#### [THE TASKS]
1. In the interview excerpt on transportation, what size is the transit backlog that the speaker identifies?
2. List each thing the speaker in the transportation interview excerpt says "we need."
3. Continue the interview excerpt on transportation, picking up after its last sentence.

#### [PROVIDED PASSAGE]
That’s a question that’s beyond my bill. But we need to move ahead with electrification and more ahead with electrified transportation. We need better battery technology, and that’s something the government should be investing in. We need a breakthrough, which involves a tremendous amount of federal research and investment and encouragement.
One of the solutions many point to, with technology that already exists, is more public and mass transportation.
PD: The problem we have right now is that we have a $100 billion backlog to bring it up to a state of good repair. That’s important for a couple of reasons. You would get more people to use transit if they knew they could get there safely and reliably. We need to take existing transit and make it better and more reliable, and build out transit to get people out of their single-occupancy vehicles. And then of course, we need higher speed, if not high-speed, rail.

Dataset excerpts

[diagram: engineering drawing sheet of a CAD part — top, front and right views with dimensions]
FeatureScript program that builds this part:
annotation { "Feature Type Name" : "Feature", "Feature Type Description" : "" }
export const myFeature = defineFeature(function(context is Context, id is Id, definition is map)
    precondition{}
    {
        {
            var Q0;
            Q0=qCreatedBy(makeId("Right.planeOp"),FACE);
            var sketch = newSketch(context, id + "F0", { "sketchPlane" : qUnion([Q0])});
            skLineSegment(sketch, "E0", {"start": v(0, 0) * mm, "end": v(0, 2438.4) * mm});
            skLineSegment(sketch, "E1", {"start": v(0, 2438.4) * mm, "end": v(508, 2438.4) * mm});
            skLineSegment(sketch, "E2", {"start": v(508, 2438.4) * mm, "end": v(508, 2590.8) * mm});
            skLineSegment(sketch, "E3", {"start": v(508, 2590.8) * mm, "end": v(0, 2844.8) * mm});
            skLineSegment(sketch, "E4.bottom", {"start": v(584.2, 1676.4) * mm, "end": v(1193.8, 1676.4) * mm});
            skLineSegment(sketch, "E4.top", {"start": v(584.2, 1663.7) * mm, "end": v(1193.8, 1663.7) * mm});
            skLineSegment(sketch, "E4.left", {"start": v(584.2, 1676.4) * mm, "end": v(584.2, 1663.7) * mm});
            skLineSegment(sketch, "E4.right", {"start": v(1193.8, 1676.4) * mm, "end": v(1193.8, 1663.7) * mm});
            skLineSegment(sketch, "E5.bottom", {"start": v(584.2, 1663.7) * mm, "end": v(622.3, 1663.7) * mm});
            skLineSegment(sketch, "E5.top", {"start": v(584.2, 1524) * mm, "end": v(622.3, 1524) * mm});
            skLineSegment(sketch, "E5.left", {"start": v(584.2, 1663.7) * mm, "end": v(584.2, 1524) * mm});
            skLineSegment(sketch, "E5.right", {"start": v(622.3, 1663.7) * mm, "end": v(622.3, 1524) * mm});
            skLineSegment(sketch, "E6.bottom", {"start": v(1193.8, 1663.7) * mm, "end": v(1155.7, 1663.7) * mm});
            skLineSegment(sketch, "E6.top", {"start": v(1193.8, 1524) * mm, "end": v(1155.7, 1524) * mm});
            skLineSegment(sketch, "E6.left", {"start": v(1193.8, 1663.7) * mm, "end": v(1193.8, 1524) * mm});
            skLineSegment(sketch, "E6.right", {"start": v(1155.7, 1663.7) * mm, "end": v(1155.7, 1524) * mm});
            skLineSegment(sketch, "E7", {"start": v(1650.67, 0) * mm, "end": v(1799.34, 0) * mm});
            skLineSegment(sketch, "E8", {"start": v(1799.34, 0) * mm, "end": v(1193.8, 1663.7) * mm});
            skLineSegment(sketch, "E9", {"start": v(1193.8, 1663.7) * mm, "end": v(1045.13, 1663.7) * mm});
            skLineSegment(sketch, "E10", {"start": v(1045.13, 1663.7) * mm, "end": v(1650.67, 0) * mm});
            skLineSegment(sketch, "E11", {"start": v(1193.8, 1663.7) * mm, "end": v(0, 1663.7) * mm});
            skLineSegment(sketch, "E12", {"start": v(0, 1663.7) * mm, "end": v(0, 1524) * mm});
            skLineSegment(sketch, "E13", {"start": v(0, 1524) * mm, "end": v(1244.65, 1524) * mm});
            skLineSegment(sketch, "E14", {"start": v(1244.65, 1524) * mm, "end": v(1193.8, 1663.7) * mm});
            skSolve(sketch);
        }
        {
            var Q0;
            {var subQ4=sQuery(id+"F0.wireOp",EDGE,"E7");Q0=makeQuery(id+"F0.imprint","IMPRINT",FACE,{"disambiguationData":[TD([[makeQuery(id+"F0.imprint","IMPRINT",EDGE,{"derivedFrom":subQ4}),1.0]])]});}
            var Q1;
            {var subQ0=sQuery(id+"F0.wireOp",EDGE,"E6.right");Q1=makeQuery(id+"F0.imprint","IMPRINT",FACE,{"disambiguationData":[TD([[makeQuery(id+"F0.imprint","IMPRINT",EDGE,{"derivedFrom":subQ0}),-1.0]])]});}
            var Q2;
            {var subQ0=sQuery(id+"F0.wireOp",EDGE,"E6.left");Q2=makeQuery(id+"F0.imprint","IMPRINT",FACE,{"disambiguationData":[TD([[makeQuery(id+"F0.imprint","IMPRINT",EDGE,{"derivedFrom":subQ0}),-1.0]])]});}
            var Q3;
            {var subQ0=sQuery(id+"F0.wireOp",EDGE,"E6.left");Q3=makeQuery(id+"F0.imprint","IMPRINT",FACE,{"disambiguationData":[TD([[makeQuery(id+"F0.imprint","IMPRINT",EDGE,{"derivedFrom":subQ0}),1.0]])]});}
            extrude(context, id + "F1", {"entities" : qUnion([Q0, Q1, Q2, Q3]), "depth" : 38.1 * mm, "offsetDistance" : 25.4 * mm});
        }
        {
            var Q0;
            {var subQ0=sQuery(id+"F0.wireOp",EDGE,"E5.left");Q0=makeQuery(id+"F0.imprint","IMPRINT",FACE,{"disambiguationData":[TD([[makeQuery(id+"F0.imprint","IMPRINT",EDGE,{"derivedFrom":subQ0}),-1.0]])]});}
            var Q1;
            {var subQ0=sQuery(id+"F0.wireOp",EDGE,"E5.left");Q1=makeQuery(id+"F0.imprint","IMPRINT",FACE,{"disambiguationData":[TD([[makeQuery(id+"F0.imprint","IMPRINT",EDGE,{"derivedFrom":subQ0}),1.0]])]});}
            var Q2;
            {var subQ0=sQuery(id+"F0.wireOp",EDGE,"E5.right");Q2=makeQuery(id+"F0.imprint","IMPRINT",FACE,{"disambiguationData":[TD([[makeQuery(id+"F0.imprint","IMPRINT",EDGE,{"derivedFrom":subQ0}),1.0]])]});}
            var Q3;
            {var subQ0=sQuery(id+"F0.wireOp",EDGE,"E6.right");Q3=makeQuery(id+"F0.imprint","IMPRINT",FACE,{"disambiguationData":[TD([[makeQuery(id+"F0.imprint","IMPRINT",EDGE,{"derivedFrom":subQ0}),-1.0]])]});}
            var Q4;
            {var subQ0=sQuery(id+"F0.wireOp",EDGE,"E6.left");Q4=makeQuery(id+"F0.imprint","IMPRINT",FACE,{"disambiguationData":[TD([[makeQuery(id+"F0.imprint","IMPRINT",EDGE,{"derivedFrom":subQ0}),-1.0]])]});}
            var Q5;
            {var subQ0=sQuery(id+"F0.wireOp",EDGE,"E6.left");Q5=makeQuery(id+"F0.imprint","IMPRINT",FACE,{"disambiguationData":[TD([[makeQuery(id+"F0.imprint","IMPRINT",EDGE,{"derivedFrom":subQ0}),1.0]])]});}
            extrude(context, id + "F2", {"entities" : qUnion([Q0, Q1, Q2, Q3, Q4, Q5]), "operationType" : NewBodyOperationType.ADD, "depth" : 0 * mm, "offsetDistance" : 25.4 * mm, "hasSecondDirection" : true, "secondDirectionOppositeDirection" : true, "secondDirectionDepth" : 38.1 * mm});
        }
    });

#### [OUTPUTS BY TASK]
1. $100 billion, to bring transit up to a state of good repair.

2.
- To move ahead with electrification and electrified transportation
- Better battery technology
- A breakthrough
- To make existing transit better and more reliable, and to build out transit
- Higher speed, if not high-speed, rail

3.
You talk about supporting greener infrastructure that helps to reduce carbon pollution, and is more resilient and better equipped to handle the impacts of climate change. Sounds a lot like the Green New Deal; do you find any synergy there?
PD: It’s a vision, there’s no legislation introduced. The things I’m talking about in transportation would fit into that vision. But the vision goes beyond transportation.
Finally, have you made any movement getting a rules change to allow six-packs on the House floor?
PD: Well, you know, the British have bars in Parliament, it might help things around here. I heard the Republicans have wine in their cloakroom, we have nothing. At least a kegerator would be good.
This interview has been lightly edited for clarity and length.